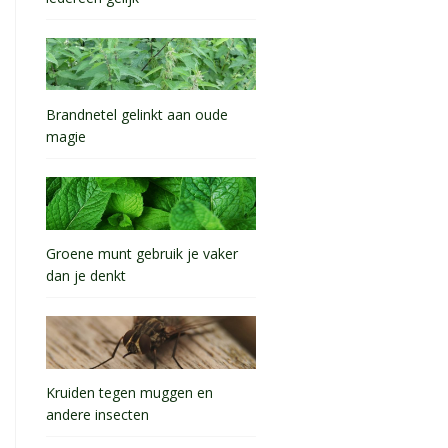
Brandnetel gelinkt aan oude
magie
Groene munt gebruik je vaker
dan je denkt
Kruiden tegen muggen en
andere insecten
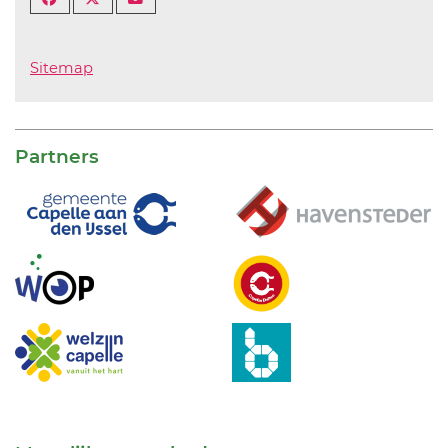
Sitemap
Partners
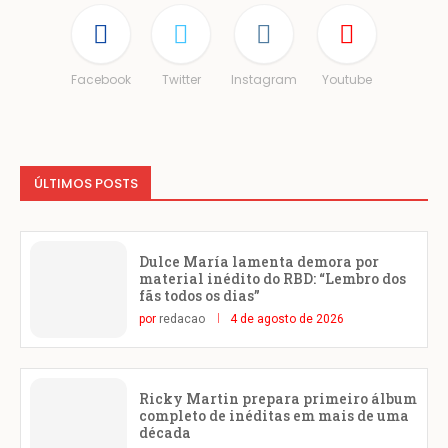
Facebook
Twitter
Instagram
Youtube
ÚLTIMOS POSTS
Dulce María lamenta demora por
material inédito do RBD: “Lembro dos
fãs todos os dias”
por
redacao
4 de agosto de 2026
Ricky Martin prepara primeiro álbum
completo de inéditas em mais de uma
década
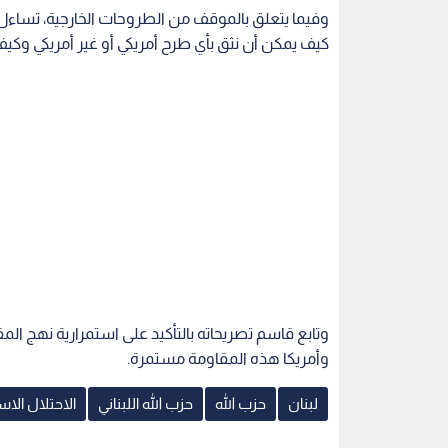
وفيما يتعلق بالموقف من الطروحات الخارجية، تساءل ق
كيف يمكن أن نثق بأي طرح أمريكي أو غير أمريكي وكيف ي
وتابع قاسم تصريحاته بالتأكيد على استمرارية نهج الم
وأمريكا هذه المقاومة مستمرة.
لبنان
حزب الله
حزب الله اللبناني
الاحتلال الاس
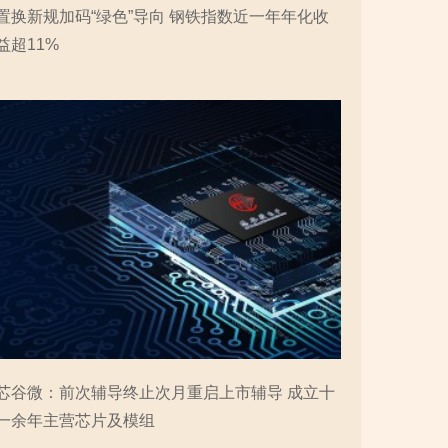
置换新规加码“绿色”导向 钢铁指数近一年年化收
益超11%
芯谷微：前次辅导终止次月重启上市辅导 成立十
一余年主营芯片及模组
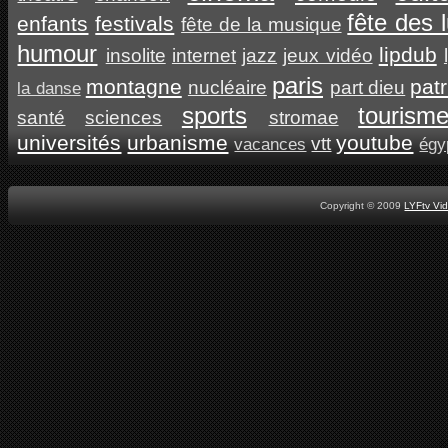
fête des 
enfants
festivals
fête de la musique
humour
lipdub
insolite
internet
jazz
jeux vidéo
paris
montagne
pat
nucléaire
part dieu
la danse
sports
tourism
santé
sciences
stromae
universités
urbanisme
youtube
vtt
vacances
égy
Copyright © 2009
LYFtv Vi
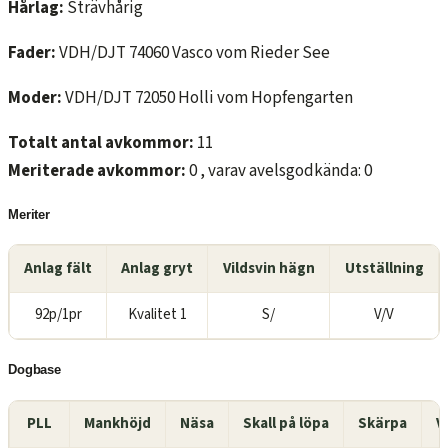
Hårlag:
Strävhårig
Fader:
VDH/DJT 74060 Vasco vom Rieder See
Moder:
VDH/DJT 72050 Holli vom Hopfengarten
Totalt antal avkommor:
11
Meriterade avkommor:
0 , varav avelsgodkända: 0
Meriter
Anlag fält
Anlag gryt
Vildsvin hägn
Utställning
92p/1pr
Kvalitet 1
S/
V/V
Dogbase
PLL
Mankhöjd
Näsa
Skall på löpa
Skärpa
V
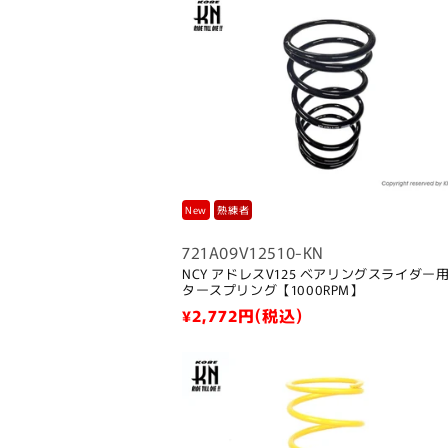
ョ
ン
:
New
熟練者
721A09V12510-KN
NCY アドレスV125 ベアリングスライダー
タースプリング【1000RPM】
通
¥2,772
円(税込)
常
価
格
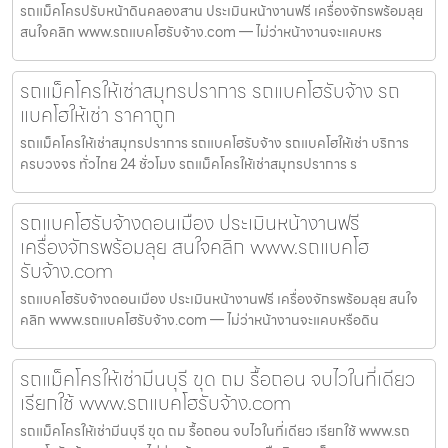
รถแม็คโครปรับหน้าดินคลองสาน ประเมินหน้างานฟรี เครื่องจักรพร้อมลุย
สนใจคลิก www.รถแบคโฮรับจ้าง.com — ไม่ว่าหน้างานจะแคบหร
รถแม็คโครให้เช่าสมุทรปราการ รถแบคโฮรับจ้าง รถ
แบคโฮให้เช่า ราคาถูก
รถแม็คโครให้เช่าสมุทรปราการ รถแบคโฮรับจ้าง รถแบคโฮให้เช่า บริการ
ครบวงจร ทั่วไทย 24 ชั่วโมง รถแม็คโครให้เช่าสมุทรปราการ ร
รถแบคโฮรับจ้างดอนเมือง ประเมินหน้างานฟรี
เครื่องจักรพร้อมลุย สนใจคลิก www.รถแบคโฮ
รับจ้าง.com
รถแบคโฮรับจ้างดอนเมือง ประเมินหน้างานฟรี เครื่องจักรพร้อมลุย สนใจ
คลิก www.รถแบคโฮรับจ้าง.com — ไม่ว่าหน้างานจะแคบหรือดิน
รถแม็คโครให้เช่ามีนบุรี ขุด ถม รื้อถอน จบไวในที่เดียว
เรียกใช้ www.รถแบคโฮรับจ้าง.com
รถแม็คโครให้เช่ามีนบุรี ขุด ถม รื้อถอน จบไวในที่เดียว เรียกใช้ www.รถ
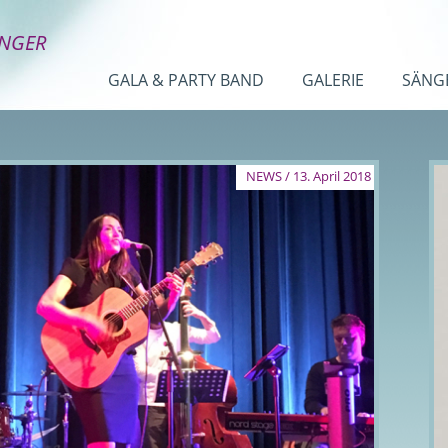
INGER
GALA & PARTY BAND
GALERIE
SÄNG
NEWS / 13. April 2018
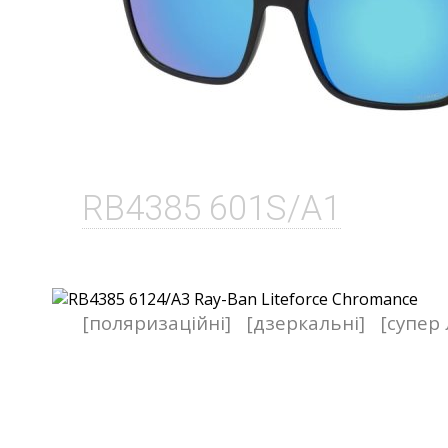
RB4385 601S/A1
[поляризаційні]
[дзеркальні]
[супер 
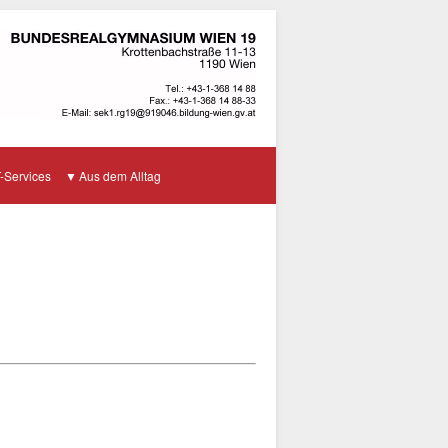
T-Services
Aus dem Alltag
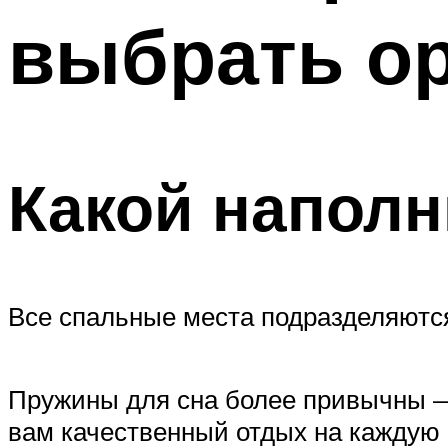
выбрать о
Какой наполн
Все спальные места подразделяются
Пружины для сна более привычны — 
вам качественный отдых на каждую 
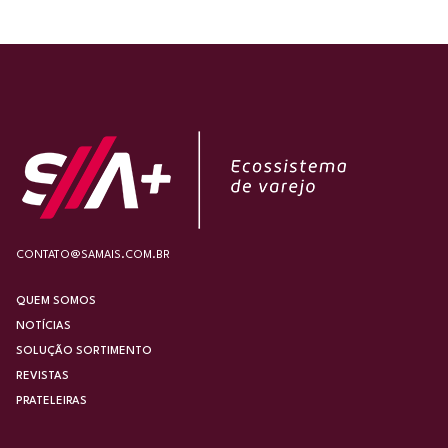
CONTATO@SAMAIS.COM.BR
QUEM SOMOS
NOTÍCIAS
SOLUÇÃO SORTIMENTO
REVISTAS
PRATELEIRAS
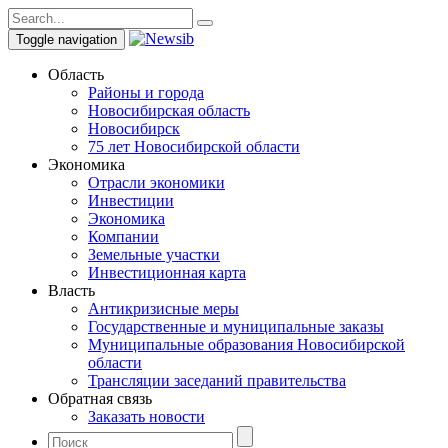
Toggle navigation
Область
Районы и города
Новосибирская область
Новосибирск
75 лет Новосибирской области
Экономика
Отрасли экономики
Инвестиции
Экономика
Компании
Земельные участки
Инвестиционная карта
Власть
Антикризисные меры
Государственные и муниципальные заказы
Муниципальные образования Новосибирской
области
Трансляции заседаний правительства
Обратная связь
Заказать новости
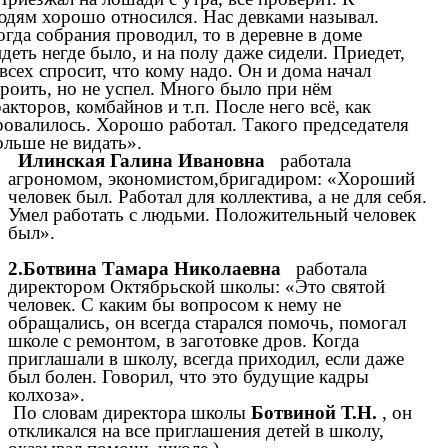
юдям хорошо относился. Нас девками называл.
огда собрания проводил, то в деревне в доме
идеть негде было, и на полу даже сидели. Приедет,
 всех спросит, что кому надо. Он и дома начал
троить, но не успел. Много было при нём
ракторов, комбайнов и т.п. После него всё, как
ровалилось. Хорошо работал. Такого председателя
ольше не видать».
Илинская Галина Ивановна
работала
агрономом, экономистом,бригадиром: «Хороший
человек был. Работал для коллектива, а не для себя.
Умел работать с людьми. Положительный человек
был».
2.Ботвина Тамара Николаевна
работала
директором Октябрьской школы: «Это святой
человек. С каким бы вопросом к нему не
обращались, он всегда старался помочь, помогал
школе с ремонтом, в заготовке дров. Когда
приглашали в школу, всегда приходил, если даже
был болен. Говорил, что это будущие кадры
колхоза».
По словам директора школы
Ботвиной Т.Н.
, он
откликался на все приглашения детей в школу,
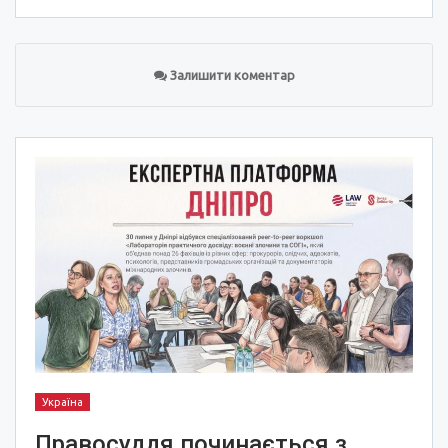
Залишити коментар
Україна
Правосуддя починається з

────

Brief:
Please rewrite the text of all the data above with "Sitemap" replaced by "Site map" and everything else unchanged, leaving out the pictures.

Finished exercise:
Brandnetel gelinkt aan oude
magie
Groene munt gebruik je vaker
dan je denkt
Kruiden tegen muggen en
andere insecten
Site map
Partners
Facebook
Twitter
Instagram
Youtube
ÚLTIMOS POSTS
Dulce María lamenta demora por
material inédito do RBD: “Lembro dos
fãs todos os dias”
por
redacao
4 de agosto de 2026
Ricky Martin prepara primeiro álbum
completo de inéditas em mais de uma
década
وفيما يتعلق بالموقف من الطروحات الخارجية، تساءل ق
كيف يمكن أن نثق بأي طرح أمريكي أو غير أمريكي وكيف ي
وتابع قاسم تصريحاته بالتأكيد على استمرارية نهج الم
وأمريكا هذه المقاومة مستمرة.
لبنان
حزب الله
حزب الله اللبناني
الاحتلال الاس
置换新规加码“绿色”导向 钢铁指数近一年年化收
益超11%
芯谷微：前次辅导终止次月重启上市辅导 成立十
一余年主营芯片及模组
fête des 
enfants
festivals
fête de la musique
humour
lipdub
insolite
internet
jazz
jeux vidéo
paris
montagne
pat
nucléaire
part dieu
la danse
sports
tourism
santé
sciences
stromae
universités
urbanisme
youtube
vtt
vacances
égy
Copyright © 2009
LYFtv Vi
Hårlag:
Strävhårig
Fader:
VDH/DJT 74060 Vasco vom Rieder See
Moder:
VDH/DJT 72050 Holli vom Hopfengarten
Totalt antal avkommor:
11
Meriterade avkommor:
0 , varav avelsgodkända: 0
Meriter
Anlag fält
Anlag gryt
Vildsvin hägn
Utställning
92p/1pr
Kvalitet 1
S/
V/V
Dogbase
PLL
Mankhöjd
Näsa
Skall på löpa
Skärpa
V
ョ
ン
:
New
熟練者
721A09V12510-KN
NCY アドレスV125 ベアリングスライダー
タースプリング【1000RPM】
通
¥2,772
円(税込)
常
価
格
รถแม็คโครปรับหน้าดินคลองสาน ประเมินหน้างานฟรี เครื่องจักรพร้อมลุย
สนใจคลิก www.รถแบคโฮรับจ้าง.com — ไม่ว่าหน้างานจะแคบหร
รถแม็คโครให้เช่าสมุทรปราการ รถแบคโฮรับจ้าง รถ
แบคโฮให้เช่า ราคาถูก
รถแม็คโครให้เช่าสมุทรปราการ รถแบคโฮรับจ้าง รถแบคโฮให้เช่า บริการ
ครบวงจร ทั่วไทย 24 ชั่วโมง รถแม็คโครให้เช่าสมุทรปราการ ร
รถแบคโฮรับจ้างดอนเมือง ประเมินหน้างานฟรี
เครื่องจักรพร้อมลุย สนใจคลิก www.รถแบคโฮ
รับจ้าง.com
รถแบคโฮรับจ้างดอนเมือง ประเมินหน้างานฟรี เครื่องจักรพร้อมลุย สนใจ
คลิก www.รถแบคโฮรับจ้าง.com — ไม่ว่าหน้างานจะแคบหรือดิน
รถแม็คโครให้เช่ามีนบุรี ขุด ถม รื้อถอน จบไวในที่เดียว
เรียกใช้ www.รถแบคโฮรับจ้าง.com
รถแม็คโครให้เช่ามีนบุรี ขุด ถม รื้อถอน จบไวในที่เดียว เรียกใช้ www.รถ
INGER
GALA & PARTY BAND
GALERIE
SÄNG
NEWS / 13. April 2018
RB4385 601S/A1
[поляризаційні]
[дзеркальні]
[супер 
T-Services
Aus dem Alltag
выбрать о
Какой наполн
Все спальные места подразделяются
Пружины для сна более привычны — 
вам качественный отдых на каждую 
CONTATO@SAMAIS.COM.BR
QUEM SOMOS
NOTÍCIAS
SOLUÇÃO SORTIMENTO
REVISTAS
PRATELEIRAS
Toggle navigation
Область
Районы и города
Новосибирская область
Новосибирск
75 лет Новосибирской области
Экономика
Отрасли экономики
Инвестиции
Экономика
Компании
Земельные участки
Инвестиционная карта
Власть
Антикризисные меры
Государственные и муниципальные заказы
Муниципальные образования Новосибирской
области
Трансляции заседаний правительства
Обратная связь
Заказать новости
юдям хорошо относился. Нас девками называл.
огда собрания проводил, то в деревне в доме
идеть негде было, и на полу даже сидели. Приедет,
 всех спросит, что кому надо. Он и дома начал
троить, но не успел. Много было при нём
ракторов, комбайнов и т.п. После него всё, как
ровалилось. Хорошо работал. Такого председателя
ольше не видать».
Илинская Галина Ивановна
работала
агрономом, экономистом,бригадиром: «Хороший
человек был. Работал для коллектива, а не для себя.
Умел работать с людьми. Положительный человек
был».
2.Ботвина Тамара Николаевна
работала
директором Октябрьской школы: «Это святой
человек. С каким бы вопросом к нему не
обращались, он всегда старался помочь, помогал
школе с ремонтом, в заготовке дров. Когда
приглашали в школу, всегда приходил, если даже
был болен. Говорил, что это будущие кадры
колхоза».
По словам директора школы
Ботвиной Т.Н.
, он
откликался на все приглашения детей в школу,
Залишити коментар
Україна
Правосуддя починається з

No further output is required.